[EXTRACT — start]

12 Ways Your BizAv Trip Can Go Wrong – Part 2

PT 3 M minute read
12 Ways Your BizAv Trip Can Go Wrong – Part 2

This business aviation blog post continues from our article last week, entitled “12 Ways Your BizAv Trip Can Go Wrong – Part 1.”

Last week, we discussed six out of 12 critical areas where a bizav trip can go wrong. Many of these are avoidable with proper preplanning. Today, we’ll discuss six more areas to round out our list of 12. This list by no means covers everything, but it does provide common pitfalls for operators. So with that said, here are six more areas in which a trip to go wrong:

7. Flight plan and revision issues

Ensure that you have proper entry/exit points on your flight plan for countries that require this as part of the permit process. For example China requires specific routes and entry/exit points, and the same applies to Russia. If a local Civil Aviation Authority (CAA) requires you to change your route or entry/exit points, you’ll need to ensure that these new flight information regions and routes are applied to your trip and do not impact other, associated, permits.

READ: Flight Route Planning Pitfalls: Part 1 – What to Watch For

8. CIQ may be restricted or unavailable

It’s important to know Customs, Immigration, and Quarantine (CIQ) clearance arrangements and operating hours. Airports that operate 24 hours do not always offer CIQ clearance 24 hours – or there may be blackout times when CIQ services are unavailable. CIQ overtime can be negotiated at some locations, but not at others. Certain airports only provide CIQ clearance upon request, and additional time is required to make these arrangements.

If you’re transporting pets, you’ll need to know local regulations and correct procedures for bringing animals into the country. Otherwise, “Fifi” or “Fido” may be heading off for a 90-day quarantine experience.

Onboard weapons are another potential complication. Regulations vary by location, but advance notification is always required with regard to onboard weapons.

9. Cabotage can get you into trouble

Many regions – including Canada, the European Union, and Mexico – have cabotage rules restricting carriage of local nationals within the country. These regulations have a greater impact on charter operations, but also affect private flights. It’s best to confirm, with your 3rd-party provider or local CAA, how cabotage may impact a planned operation.

10. Equipment breakdowns can derail a trip

There’s always potential to experience an Aircraft on Ground (AOG) event due to equipment or systems breakdowns. Know where local service centers and maintenance facilities are – along your route of flight – prior to day of operation. If you experience an AOG, there may be customs, tax, and regulatory issues to consider in terms of importing replacement parts or bringing in a mechanic. It may take days to clear a replacement part through local customs. For anything other than a minor breakdown, you may need to consider revising permits and/or visas for crew members and passengers.

[EXTRACT — finish]
[SUPPLIED INFORMATION — start]

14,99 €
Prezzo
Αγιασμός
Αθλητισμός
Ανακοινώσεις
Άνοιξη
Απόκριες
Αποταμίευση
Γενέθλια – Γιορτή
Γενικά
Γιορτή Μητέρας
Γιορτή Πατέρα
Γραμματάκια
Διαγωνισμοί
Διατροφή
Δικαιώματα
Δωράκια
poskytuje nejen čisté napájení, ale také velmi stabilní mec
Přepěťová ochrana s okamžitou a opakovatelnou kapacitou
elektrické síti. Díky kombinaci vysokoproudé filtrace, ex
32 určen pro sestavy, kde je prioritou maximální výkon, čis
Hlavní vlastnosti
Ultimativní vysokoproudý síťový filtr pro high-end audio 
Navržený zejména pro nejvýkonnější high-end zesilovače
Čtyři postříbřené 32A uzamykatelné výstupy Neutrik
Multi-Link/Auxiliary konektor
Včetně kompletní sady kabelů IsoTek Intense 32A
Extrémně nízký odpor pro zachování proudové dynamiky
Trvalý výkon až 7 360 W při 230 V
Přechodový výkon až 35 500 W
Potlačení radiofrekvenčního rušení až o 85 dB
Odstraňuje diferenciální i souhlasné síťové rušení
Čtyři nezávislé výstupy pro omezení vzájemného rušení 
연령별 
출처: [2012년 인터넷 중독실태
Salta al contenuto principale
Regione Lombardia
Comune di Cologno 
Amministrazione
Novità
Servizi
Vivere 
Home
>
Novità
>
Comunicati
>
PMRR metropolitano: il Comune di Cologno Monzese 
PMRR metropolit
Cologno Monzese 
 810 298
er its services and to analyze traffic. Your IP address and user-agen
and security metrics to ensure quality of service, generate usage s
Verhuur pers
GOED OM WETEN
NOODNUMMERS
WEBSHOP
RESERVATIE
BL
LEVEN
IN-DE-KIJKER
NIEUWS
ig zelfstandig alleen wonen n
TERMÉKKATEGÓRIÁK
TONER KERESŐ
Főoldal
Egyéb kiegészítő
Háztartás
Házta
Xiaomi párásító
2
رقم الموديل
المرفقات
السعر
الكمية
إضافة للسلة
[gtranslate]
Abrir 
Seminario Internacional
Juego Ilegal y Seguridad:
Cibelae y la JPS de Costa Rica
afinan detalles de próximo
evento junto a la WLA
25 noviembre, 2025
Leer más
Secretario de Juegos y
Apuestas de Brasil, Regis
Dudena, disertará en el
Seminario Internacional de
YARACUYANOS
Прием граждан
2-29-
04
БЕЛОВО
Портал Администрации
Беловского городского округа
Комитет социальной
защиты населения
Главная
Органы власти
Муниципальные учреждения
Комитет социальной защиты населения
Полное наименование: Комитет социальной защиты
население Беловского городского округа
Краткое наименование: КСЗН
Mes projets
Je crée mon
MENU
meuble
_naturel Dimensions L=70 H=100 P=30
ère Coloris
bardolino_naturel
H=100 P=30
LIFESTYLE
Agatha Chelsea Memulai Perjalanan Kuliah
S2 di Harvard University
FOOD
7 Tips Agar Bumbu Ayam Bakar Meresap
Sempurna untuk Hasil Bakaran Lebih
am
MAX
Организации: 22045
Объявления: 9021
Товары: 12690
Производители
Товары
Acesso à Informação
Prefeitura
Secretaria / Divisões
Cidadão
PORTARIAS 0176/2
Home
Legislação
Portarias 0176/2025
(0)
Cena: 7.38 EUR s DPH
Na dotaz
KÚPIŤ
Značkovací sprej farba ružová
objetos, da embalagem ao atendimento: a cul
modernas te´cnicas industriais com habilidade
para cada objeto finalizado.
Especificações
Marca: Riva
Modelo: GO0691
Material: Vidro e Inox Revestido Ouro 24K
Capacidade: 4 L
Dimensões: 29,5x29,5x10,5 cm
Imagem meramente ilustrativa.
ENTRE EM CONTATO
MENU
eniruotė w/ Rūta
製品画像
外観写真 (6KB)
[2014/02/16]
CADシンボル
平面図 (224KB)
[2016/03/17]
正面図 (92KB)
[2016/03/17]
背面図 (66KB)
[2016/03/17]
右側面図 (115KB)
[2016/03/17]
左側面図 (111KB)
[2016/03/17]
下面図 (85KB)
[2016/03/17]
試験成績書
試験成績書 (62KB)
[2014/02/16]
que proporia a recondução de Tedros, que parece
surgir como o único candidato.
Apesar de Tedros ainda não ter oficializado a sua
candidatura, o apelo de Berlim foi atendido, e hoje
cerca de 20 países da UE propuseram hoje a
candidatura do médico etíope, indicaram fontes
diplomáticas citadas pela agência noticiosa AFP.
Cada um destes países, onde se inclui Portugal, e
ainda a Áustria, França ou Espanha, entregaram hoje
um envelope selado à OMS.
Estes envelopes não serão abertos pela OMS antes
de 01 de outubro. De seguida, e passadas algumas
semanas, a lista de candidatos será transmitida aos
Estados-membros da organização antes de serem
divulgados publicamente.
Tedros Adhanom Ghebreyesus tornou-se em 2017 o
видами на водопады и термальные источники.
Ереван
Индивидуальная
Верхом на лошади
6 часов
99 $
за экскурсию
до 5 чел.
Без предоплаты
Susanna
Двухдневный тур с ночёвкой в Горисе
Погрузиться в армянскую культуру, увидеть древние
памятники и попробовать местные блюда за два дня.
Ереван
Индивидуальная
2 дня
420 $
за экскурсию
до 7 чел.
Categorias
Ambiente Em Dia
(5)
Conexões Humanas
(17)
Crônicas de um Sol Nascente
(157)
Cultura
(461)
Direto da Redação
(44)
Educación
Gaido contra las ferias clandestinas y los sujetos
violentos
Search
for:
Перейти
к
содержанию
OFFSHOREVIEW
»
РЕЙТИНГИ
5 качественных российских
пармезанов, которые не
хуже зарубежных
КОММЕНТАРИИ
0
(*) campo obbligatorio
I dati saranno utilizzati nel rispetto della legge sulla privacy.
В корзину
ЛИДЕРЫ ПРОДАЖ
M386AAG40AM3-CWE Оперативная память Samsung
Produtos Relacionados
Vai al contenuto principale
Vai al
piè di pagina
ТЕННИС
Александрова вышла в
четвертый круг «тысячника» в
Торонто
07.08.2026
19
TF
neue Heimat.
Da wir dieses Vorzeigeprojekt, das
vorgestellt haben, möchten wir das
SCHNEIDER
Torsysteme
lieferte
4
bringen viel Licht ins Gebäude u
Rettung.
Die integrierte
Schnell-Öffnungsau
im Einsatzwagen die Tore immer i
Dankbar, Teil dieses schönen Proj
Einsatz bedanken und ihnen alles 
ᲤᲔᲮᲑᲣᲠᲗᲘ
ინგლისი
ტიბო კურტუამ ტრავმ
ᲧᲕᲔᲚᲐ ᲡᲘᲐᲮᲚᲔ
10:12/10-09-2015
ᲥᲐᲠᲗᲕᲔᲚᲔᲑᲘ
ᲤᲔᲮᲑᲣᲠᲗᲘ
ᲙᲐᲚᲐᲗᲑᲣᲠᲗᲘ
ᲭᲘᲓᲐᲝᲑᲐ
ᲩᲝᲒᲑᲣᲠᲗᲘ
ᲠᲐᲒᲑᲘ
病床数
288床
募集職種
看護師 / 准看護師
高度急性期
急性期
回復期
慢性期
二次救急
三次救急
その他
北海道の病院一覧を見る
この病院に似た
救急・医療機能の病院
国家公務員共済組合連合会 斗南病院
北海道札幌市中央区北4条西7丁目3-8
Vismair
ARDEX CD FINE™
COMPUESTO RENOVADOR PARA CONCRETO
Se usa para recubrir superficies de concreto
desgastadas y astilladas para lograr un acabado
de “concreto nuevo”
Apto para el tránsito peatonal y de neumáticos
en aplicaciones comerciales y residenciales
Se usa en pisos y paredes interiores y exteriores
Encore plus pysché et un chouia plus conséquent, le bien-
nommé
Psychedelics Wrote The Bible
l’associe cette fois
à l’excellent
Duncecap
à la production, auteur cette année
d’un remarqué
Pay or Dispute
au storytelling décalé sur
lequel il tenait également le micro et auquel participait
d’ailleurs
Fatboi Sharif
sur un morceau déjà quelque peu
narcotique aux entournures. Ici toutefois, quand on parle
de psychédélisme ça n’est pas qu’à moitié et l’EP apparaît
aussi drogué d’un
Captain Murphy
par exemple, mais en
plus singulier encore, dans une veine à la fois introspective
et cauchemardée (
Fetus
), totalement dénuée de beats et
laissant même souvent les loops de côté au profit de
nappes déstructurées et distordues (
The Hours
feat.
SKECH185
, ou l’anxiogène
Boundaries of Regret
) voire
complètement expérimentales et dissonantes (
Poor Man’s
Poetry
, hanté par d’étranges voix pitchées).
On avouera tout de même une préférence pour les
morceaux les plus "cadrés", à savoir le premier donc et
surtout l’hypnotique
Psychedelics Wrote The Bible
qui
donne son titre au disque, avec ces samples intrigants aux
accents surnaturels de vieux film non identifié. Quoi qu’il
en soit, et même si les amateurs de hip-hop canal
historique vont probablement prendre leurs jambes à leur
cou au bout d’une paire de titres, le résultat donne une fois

[SUPPLIED INFORMATION — finish]

◆ **INSTRUCTIONS**:
1 – Copy the passage of the business aviation article from "READ: Flight Route" up to and including "make these arrangements.".
2 – Give what follows in the business aviation article, picking up right after its last sentence.

◆ **ANSWERS TO THE TASKS**:
1 –
READ: Flight Route Planning Pitfalls: Part 1 – What to Watch For

8. CIQ may be restricted or unavailable

It’s important to know Customs, Immigration, and Quarantine (CIQ) clearance arrangements and operating hours. Airports that operate 24 hours do not always offer CIQ clearance 24 hours – or there may be blackout times when CIQ services are unavailable. CIQ overtime can be negotiated at some locations, but not at others. Certain airports only provide CIQ clearance upon request, and additional time is required to make these arrangements.

2 –
11. Weather events can trip up a flight

Weather issues and natural disasters – typhoons, volcanic activity, etc. – can significantly impact a trip or force you to deviate to an alternate location. Always obtain weather briefs 24-48 hours in advance to determine if there may be any issues en route. It’s always best to have a backup plan in the event weather or natural disaster issues crop up on the day of operation.

12. Ground services you take for granted can cause havoc

For time to time – particularly at some Caribbean destinations during the winter holidays – fuel shortages or fuel uplift restrictions occur. You may need to consider either tankering fuel or fueling on arrival. Hotel and local transport availability can run out from time to time depending on events in the local area. Credit, for fuel and/or aircraft services, is not a given at many international locations. You may, in some cases, need to pay cash or take additional steps to ensure local credit. It’s important, also, to consider vaccination requirements at certain destinations, as well as security considerations at others. Again, if traveling to a new destination, make sure you research all the basics in advance.


As stated above, this list by no means covers everything, but it points out some common pitfalls. Best practice is to research in advance and to work with a qualified 3rd-party provider or local ground handler. Provide all information as soon as schedule is known. And ask questions, even about the basic stuff, as answers can vary greatly by destination.